Records provided ▸
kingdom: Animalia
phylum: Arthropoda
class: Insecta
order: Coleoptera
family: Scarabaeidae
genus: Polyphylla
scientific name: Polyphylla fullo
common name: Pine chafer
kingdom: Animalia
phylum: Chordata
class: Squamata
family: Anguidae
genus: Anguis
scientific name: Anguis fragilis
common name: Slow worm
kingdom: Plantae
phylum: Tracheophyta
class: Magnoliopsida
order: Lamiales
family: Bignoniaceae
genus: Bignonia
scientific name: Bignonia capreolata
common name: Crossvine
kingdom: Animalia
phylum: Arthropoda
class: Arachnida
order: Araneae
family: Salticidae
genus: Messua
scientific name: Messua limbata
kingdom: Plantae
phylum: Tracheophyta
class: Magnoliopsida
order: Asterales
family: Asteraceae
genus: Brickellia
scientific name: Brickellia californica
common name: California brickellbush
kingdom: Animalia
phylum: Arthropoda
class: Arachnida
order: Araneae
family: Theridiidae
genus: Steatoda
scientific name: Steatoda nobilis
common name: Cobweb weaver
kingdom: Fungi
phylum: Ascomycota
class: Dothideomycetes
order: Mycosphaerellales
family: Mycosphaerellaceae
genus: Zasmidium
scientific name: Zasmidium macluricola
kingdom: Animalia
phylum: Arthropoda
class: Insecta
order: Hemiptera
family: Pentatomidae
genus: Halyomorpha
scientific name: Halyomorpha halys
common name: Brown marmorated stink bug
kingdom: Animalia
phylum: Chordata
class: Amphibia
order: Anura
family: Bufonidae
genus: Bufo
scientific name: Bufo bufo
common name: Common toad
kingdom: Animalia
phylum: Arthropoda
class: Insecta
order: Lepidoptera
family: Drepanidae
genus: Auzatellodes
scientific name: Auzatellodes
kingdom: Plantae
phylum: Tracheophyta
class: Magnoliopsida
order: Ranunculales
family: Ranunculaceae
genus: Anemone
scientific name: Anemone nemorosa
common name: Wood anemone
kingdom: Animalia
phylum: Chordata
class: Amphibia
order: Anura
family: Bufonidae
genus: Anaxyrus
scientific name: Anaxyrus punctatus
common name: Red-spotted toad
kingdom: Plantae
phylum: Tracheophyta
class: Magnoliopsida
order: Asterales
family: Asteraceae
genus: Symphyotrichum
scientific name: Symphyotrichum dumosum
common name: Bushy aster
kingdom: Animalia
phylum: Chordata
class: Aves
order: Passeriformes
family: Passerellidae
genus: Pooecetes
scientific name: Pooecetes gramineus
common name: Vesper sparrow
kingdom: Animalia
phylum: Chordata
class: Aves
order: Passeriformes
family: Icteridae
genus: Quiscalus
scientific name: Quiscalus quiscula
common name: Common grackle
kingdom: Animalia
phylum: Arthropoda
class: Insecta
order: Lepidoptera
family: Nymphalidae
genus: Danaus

Task to complete ▸
Please recast every line of the material above as a single numbered list, leaving out any blank lines.

Completed exercise ▸
1. kingdom: Animalia
2. phylum: Arthropoda
3. class: Insecta
4. order: Coleoptera
5. family: Scarabaeidae
6. genus: Polyphylla
7. scientific name: Polyphylla fullo
8. common name: Pine chafer
9. kingdom: Animalia
10. phylum: Chordata
11. class: Squamata
12. family: Anguidae
13. genus: Anguis
14. scientific name: Anguis fragilis
15. common name: Slow worm
16. kingdom: Plantae
17. phylum: Tracheophyta
18. class: Magnoliopsida
19. order: Lamiales
20. family: Bignoniaceae
21. genus: Bignonia
22. scientific name: Bignonia capreolata
23. common name: Crossvine
24. kingdom: Animalia
25. phylum: Arthropoda
26. class: Arachnida
27. order: Araneae
28. family: Salticidae
29. genus: Messua
30. scientific name: Messua limbata
31. kingdom: Plantae
32. phylum: Tracheophyta
33. class: Magnoliopsida
34. order: Asterales
35. family: Asteraceae
36. genus: Brickellia
37. scientific name: Brickellia californica
38. common name: California brickellbush
39. kingdom: Animalia
40. phylum: Arthropoda
41. class: Arachnida
42. order: Araneae
43. family: Theridiidae
44. genus: Steatoda
45. scientific name: Steatoda nobilis
46. common name: Cobweb weaver
47. kingdom: Fungi
48. phylum: Ascomycota
49. class: Dothideomycetes
50. order: Mycosphaerellales
51. family: Mycosphaerellaceae
52. genus: Zasmidium
53. scientific name: Zasmidium macluricola
54. kingdom: Animalia
55. phylum: Arthropoda
56. class: Insecta
57. order: Hemiptera
58. family: Pentatomidae
59. genus: Halyomorpha
60. scientific name: Halyomorpha halys
61. common name: Brown marmorated stink bug
62. kingdom: Animalia
63. phylum: Chordata
64. class: Amphibia
65. order: Anura
66. family: Bufonidae
67. genus: Bufo
68. scientific name: Bufo bufo
69. common name: Common toad
70. kingdom: Animalia
71. phylum: Arthropoda
72. class: Insecta
73. order: Lepidoptera
74. family: Drepanidae
75. genus: Auzatellodes
76. scientific name: Auzatellodes
77. kingdom: Plantae
78. phylum: Tracheophyta
79. class: Magnoliopsida
80. order: Ranunculales
81. family: Ranunculaceae
82. genus: Anemone
83. scientific name: Anemone nemorosa
84. common name: Wood anemone
85. kingdom: Animalia
86. phylum: Chordata
87. class: Amphibia
88. order: Anura
89. family: Bufonidae
90. genus: Anaxyrus
91. scientific name: Anaxyrus punctatus
92. common name: Red-spotted toad
93. kingdom: Plantae
94. phylum: Tracheophyta
95. class: Magnoliopsida
96. order: Asterales
97. family: Asteraceae
98. genus: Symphyotrichum
99. scientific name: Symphyotrichum dumosum
100. common name: Bushy aster
101. kingdom: Animalia
102. phylum: Chordata
103. class: Aves
104. order: Passeriformes
105. family: Passerellidae
106. genus: Pooecetes
107. scientific name: Pooecetes gramineus
108. common name: Vesper sparrow
109. kingdom: Animalia
110. phylum: Chordata
111. class: Aves
112. order: Passeriformes
113. family: Icteridae
114. genus: Quiscalus
115. scientific name: Quiscalus quiscula
116. common name: Common grackle
117. kingdom: Animalia
118. phylum: Arthropoda
119. class: Insecta
120. order: Lepidoptera
121. family: Nymphalidae
122. genus: Danaus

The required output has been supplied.